The previous post looked at a cellular automaton introduced by Edward Fredkin. It has only two states: a cell is on or off. At each step, each cell is set to the sum of the states of the neighboring cells mod 2. So a cell is on if it had an odd number neighbors turned on, and is turned off if it had an even number of neighbors turned on.
You can look at cellular automata with more states, often represented as colors. If the number of states per cell is prime, then the extension of Fredkin’s automaton to multiple states also reproduces its initial pattern. Instead of taking the sum of the neighboring states mod 2, more generally you take the sum of the neighboring states mod p.
This theorem is due to Terry Winograd, cited in the same source as in the previous post.
Here’s an example with 11 states. The purple background represents 0. As before, I start with an ‘E’ pattern, but I make it multi-colored.

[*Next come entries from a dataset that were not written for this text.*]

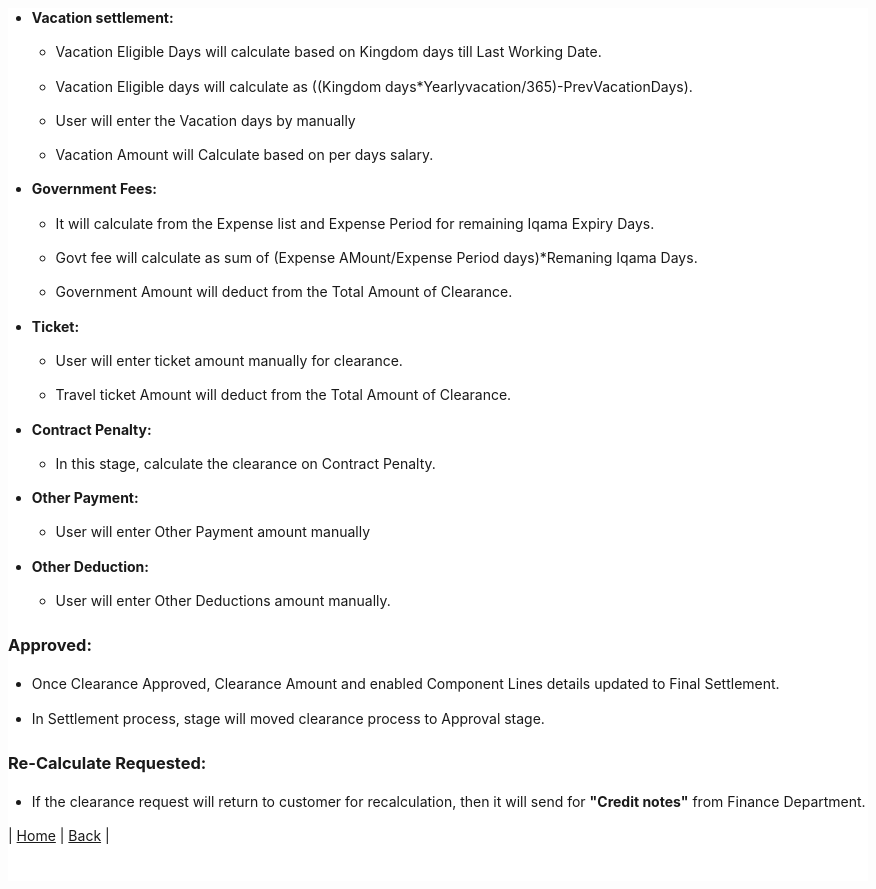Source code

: 
-  **Vacation settlement:**

     - Vacation Eligible Days will calculate based on Kingdom days till Last Working Date.

     - Vacation Eligible days will calculate as ((Kingdom days*Yearlyvacation/365)-PrevVacationDays).

     - User will enter the Vacation days by manually

     - Vacation Amount will Calculate based on per days salary.

-  **Government Fees:**

     - It will calculate from the Expense list and Expense Period for remaining Iqama Expiry Days.

     - Govt fee will calculate as sum of (Expense AMount/Expense Period days)*Remaning Iqama Days.

     - Government Amount will deduct from the Total Amount of Clearance.


-  **Ticket:**

     - User will enter ticket amount manually for clearance.

     - Travel ticket Amount will deduct from the Total Amount of Clearance.

-  **Contract Penalty:**

     - In this stage, calculate the clearance on Contract Penalty.

-  **Other Payment:**

     - User will enter Other Payment amount manually

-  **Other Deduction:**

     - User will enter Other Deductions amount manually.

### **Approved:**

  - Once Clearance Approved, Clearance Amount and enabled Component Lines details updated to Final Settlement.

  - In Settlement process, stage will moved clearance process to Approval stage.

### Re-Calculate Requested:

  - If the clearance request will return to customer for recalculation, then it will send for **"Credit notes"** from Finance Department.



| [Home](#clearance) | [Back](#3-customer-clearance) |


<br>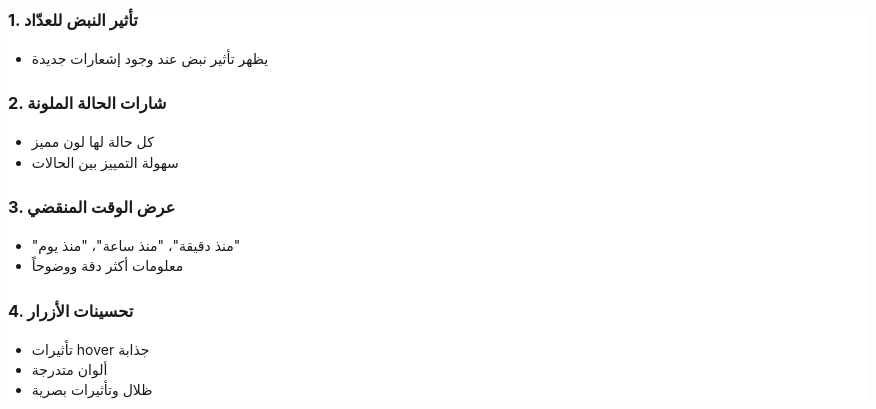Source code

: ### 1. تأثير النبض للعدّاد
- يظهر تأثير نبض عند وجود إشعارات جديدة

### 2. شارات الحالة الملونة
- كل حالة لها لون مميز
- سهولة التمييز بين الحالات

### 3. عرض الوقت المنقضي
- "منذ دقيقة"، "منذ ساعة"، "منذ يوم"
- معلومات أكثر دقة ووضوحاً

### 4. تحسينات الأزرار
- تأثيرات hover جذابة
- ألوان متدرجة
- ظلال وتأثيرات بصرية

Before turn on the automaton, we need to clarify what we mean by “neighborhood.” In this example, I mean cells to the north, south, east, and west. You could include the diagonals, but that would be different example, though still self-reproducing.
After the first step, the pattern blurs.
After 10 steps the original pattern is nowhere to be seen.
And then suddenly on the next step the pattern reappears.
I don’t know whether there are theorems on how long it takes the pattern to reappear, or how the time depends on the initial pattern, but in my experiments, the a pattern reappears after 4 steps with 2 states, 9 steps with 3 states, 5 steps with 5 states, 7 steps with 7 states, and 11 steps with 11 states.